Chart understanding data:
——————————

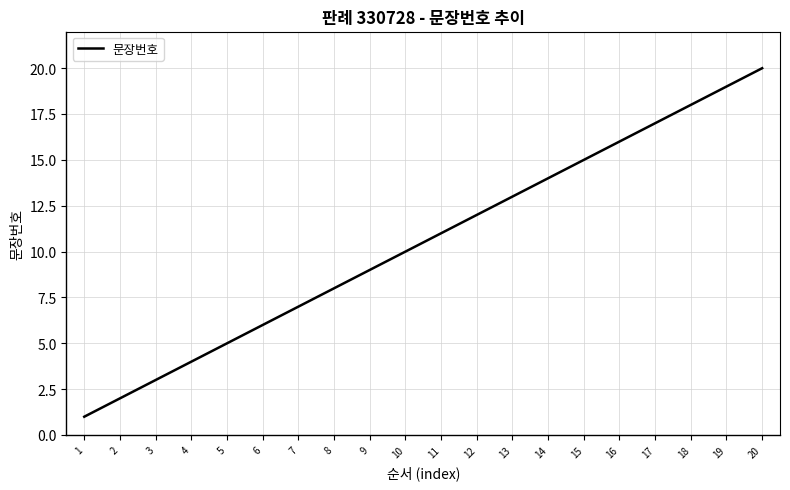

Rank the categories by value from lowest to highest.

1, 2, 3, 4, 5, 6, 7, 8, 9, 10, 11, 12, 13, 14, 15, 16, 17, 18, 19, 20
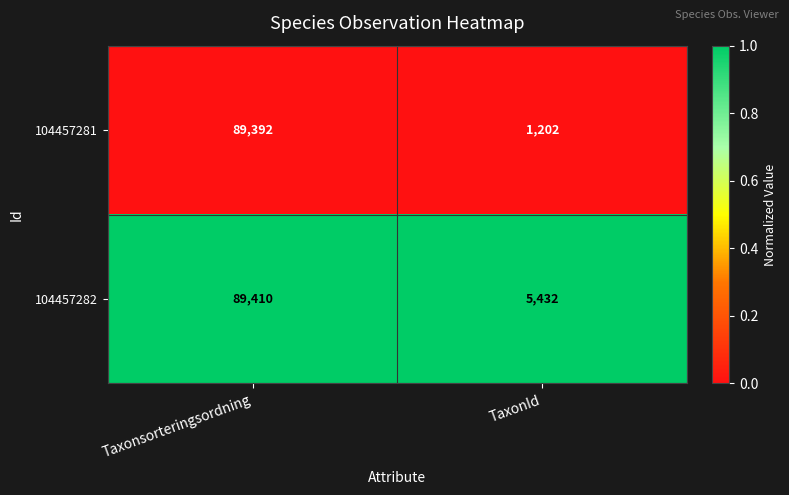

Which series has the widest spread of values?

104457281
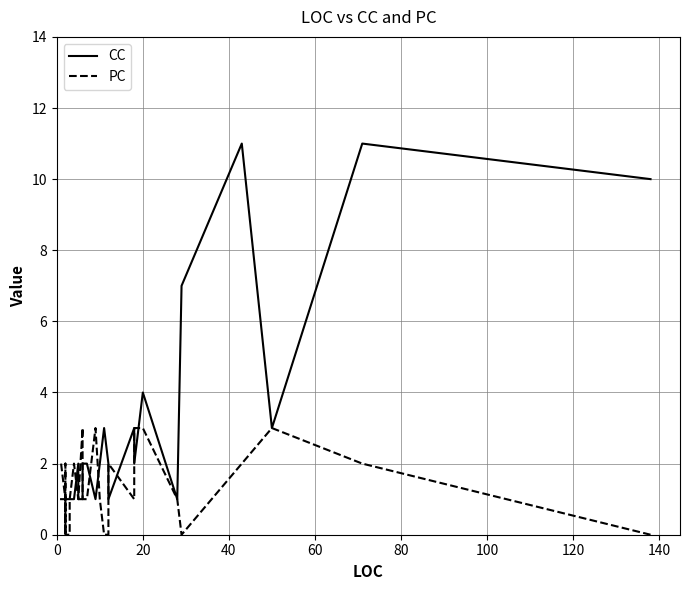

Count the number of data series in this chart.

2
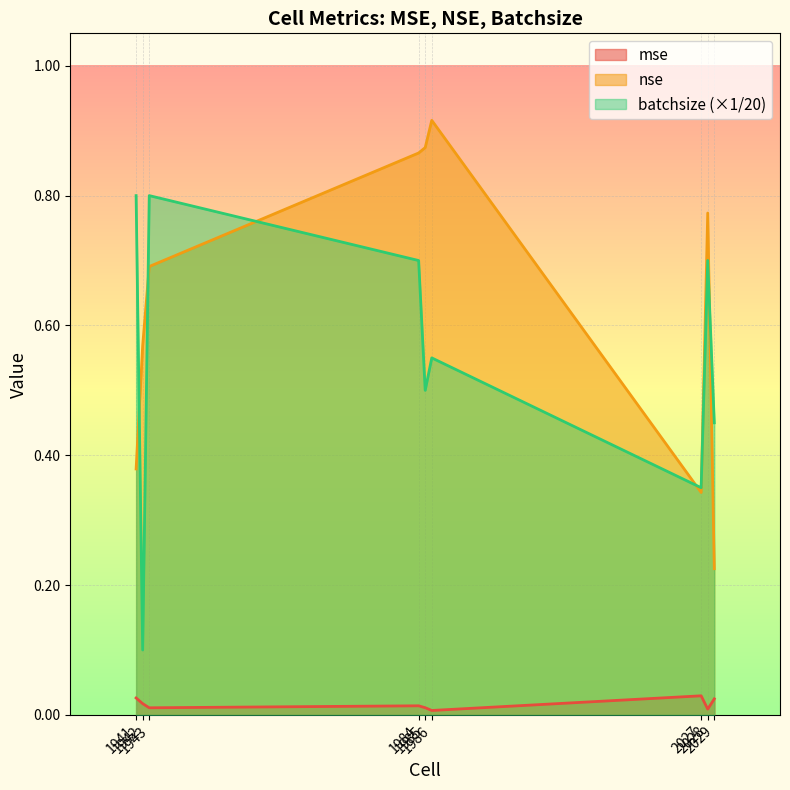

What is the spread (max minus min) of values at 2029?

0.4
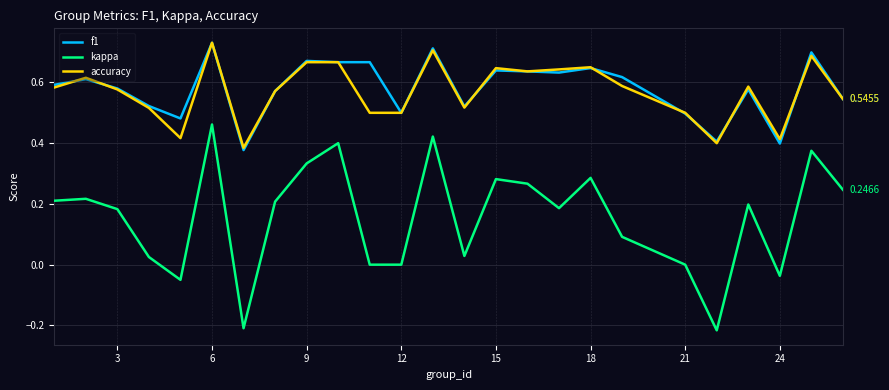

True or false: kappa and f1 cross at least once.

False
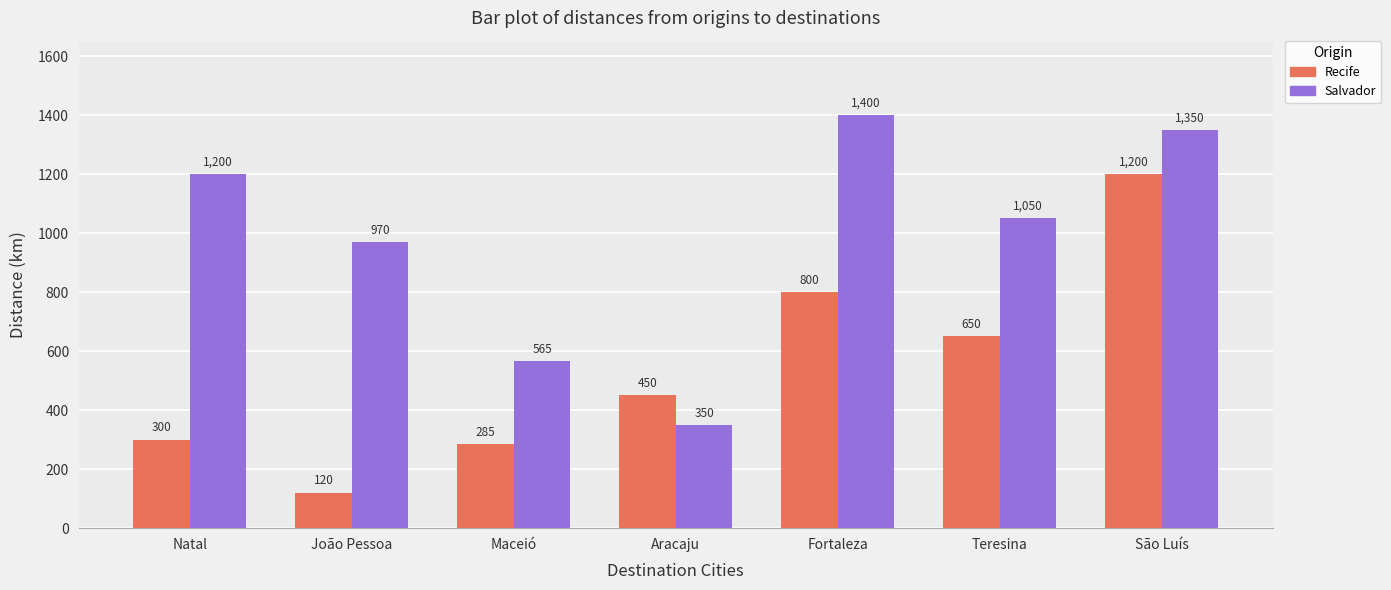

At which label does Salvador reach its minimum?

Aracaju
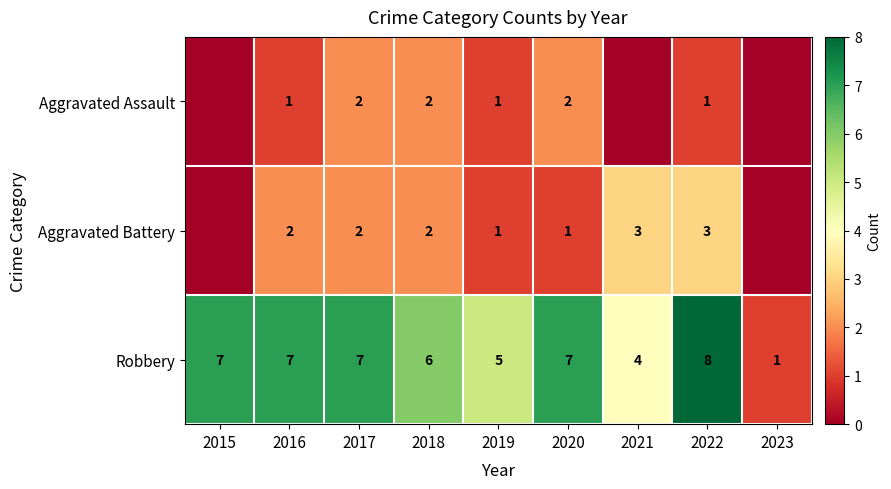

Between 2019 and 2020, which series saw the biggest shift?

Robbery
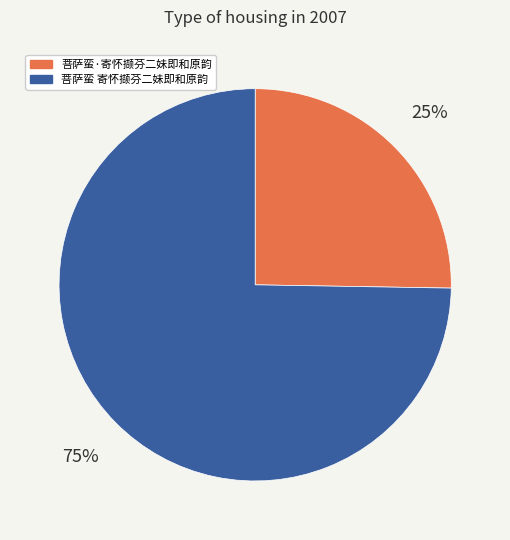

What is the ratio of the value at 菩萨蛮 寄怀撷芬二妹即和原韵 to the value at 菩萨蛮·寄怀撷芬二妹即和原韵?

3.0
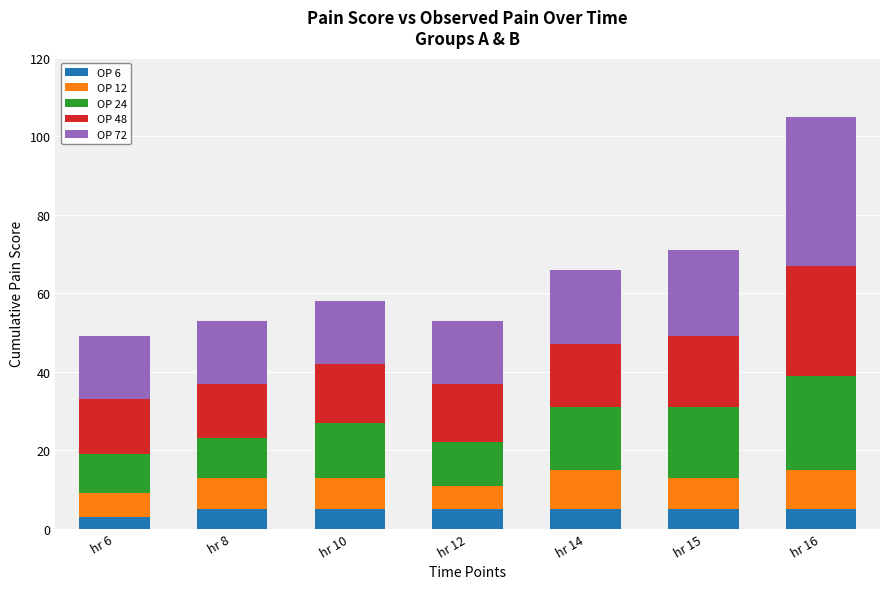

The OP 6 series shows 9 at hr 8. True or false?

False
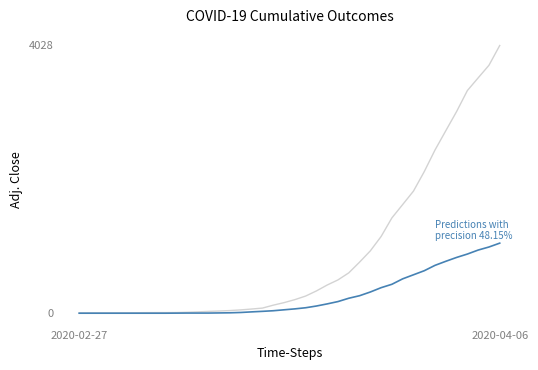

What is the maximum value shown in the chart?

4028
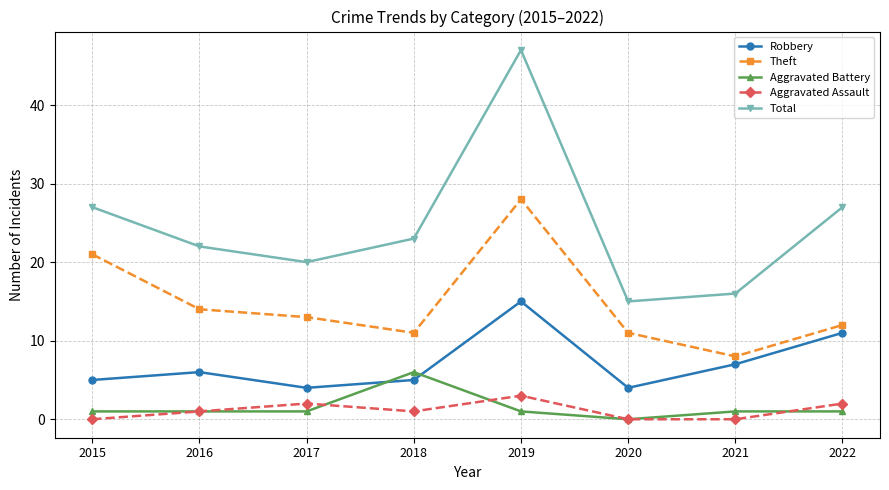

Which series has the largest range (max minus min)?

Total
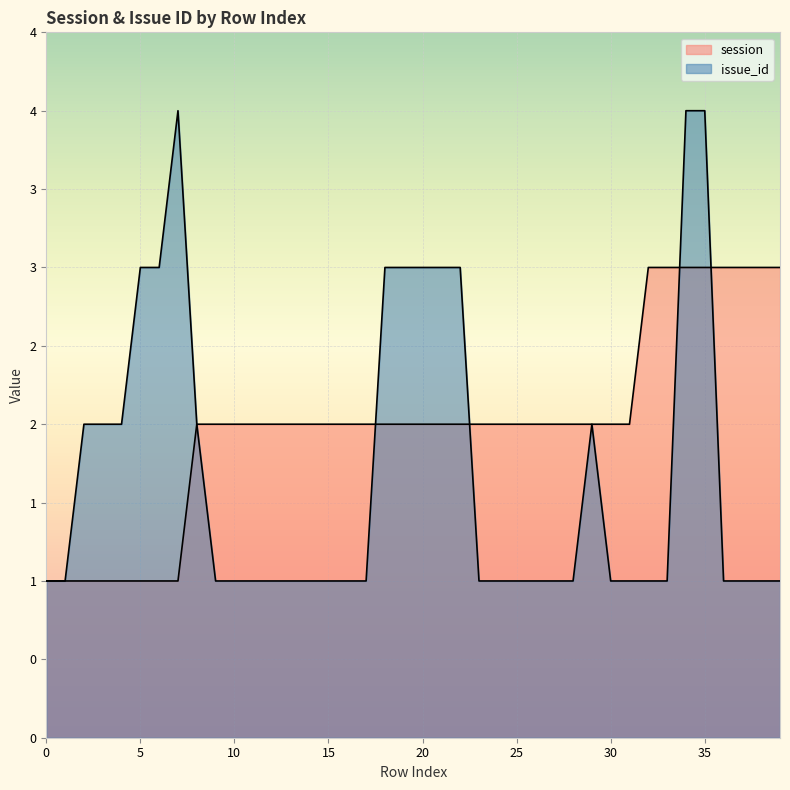

What is the difference between the maximum and second lowest values in the issue_id series?

3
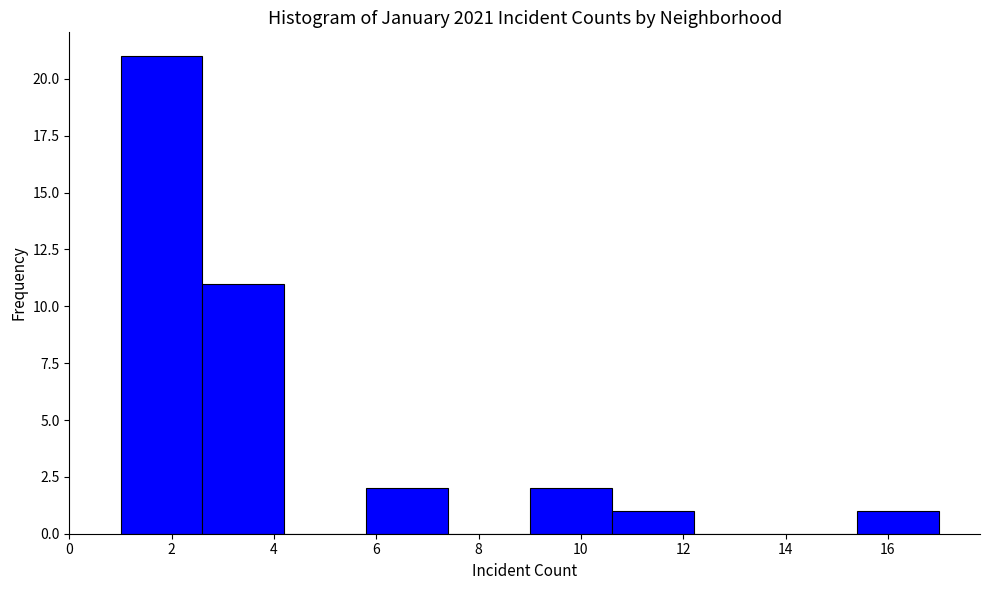

What is the height of the bar covering 10.6 to 12.2 on the x-axis? The values are not printed on the chart, so give them approximately, as read against the axis.

1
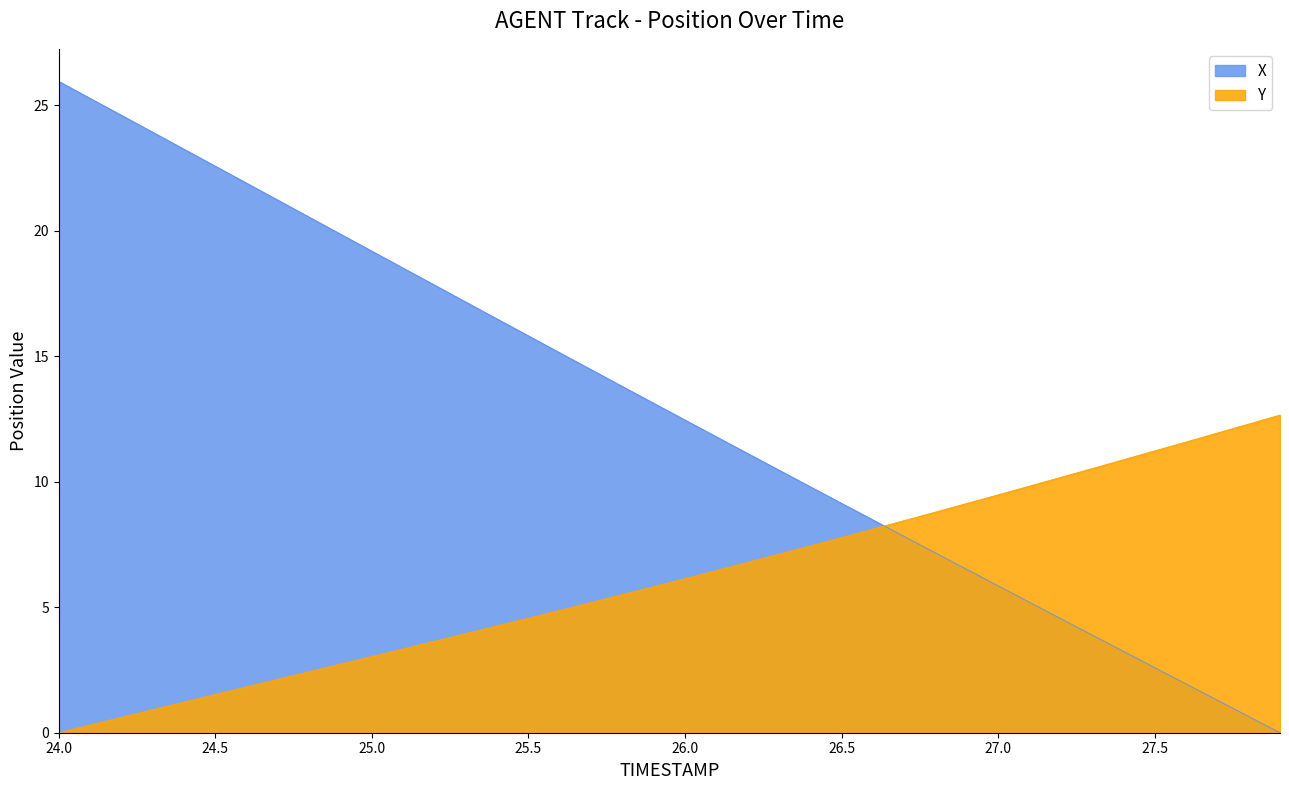

What is the maximum value shown in the chart?

26.0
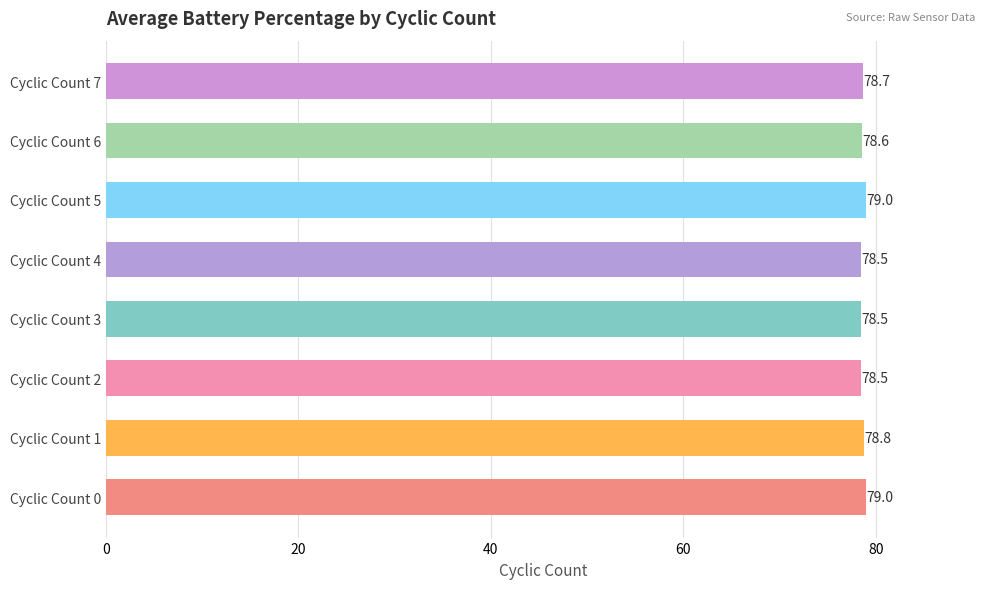

The value at Cyclic Count 3 is 110.4. True or false?

False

——————————

Task directions:
Can you rewrite all the rows above with "chart" renamed to "graph" everywhere it appears and nothing else changed, leaving out the pictures?

Result of this exercise:
Rank the categories by value from lowest to highest.

1, 2, 3, 4, 5, 6, 7, 8, 9, 10, 11, 12, 13, 14, 15, 16, 17, 18, 19, 20

Which series has the widest spread of values?

104457281

Count the number of data series in this graph.

2

What is the spread (max minus min) of values at 2029?

0.4

True or false: kappa and f1 cross at least once.

False

At which label does Salvador reach its minimum?

Aracaju

Between 2019 and 2020, which series saw the biggest shift?

Robbery

What is the ratio of the value at 菩萨蛮 寄怀撷芬二妹即和原韵 to the value at 菩萨蛮·寄怀撷芬二妹即和原韵?

3.0

The OP 6 series shows 9 at hr 8. True or false?

False

What is the maximum value shown in the graph?

4028

Which series has the largest range (max minus min)?

Total

What is the difference between the maximum and second lowest values in the issue_id series?

3

What is the height of the bar covering 10.6 to 12.2 on the x-axis? The values are not printed on the graph, so give them approximately, as read against the axis.

1

What is the maximum value shown in the graph?

26.0

The value at Cyclic Count 3 is 110.4. True or false?

False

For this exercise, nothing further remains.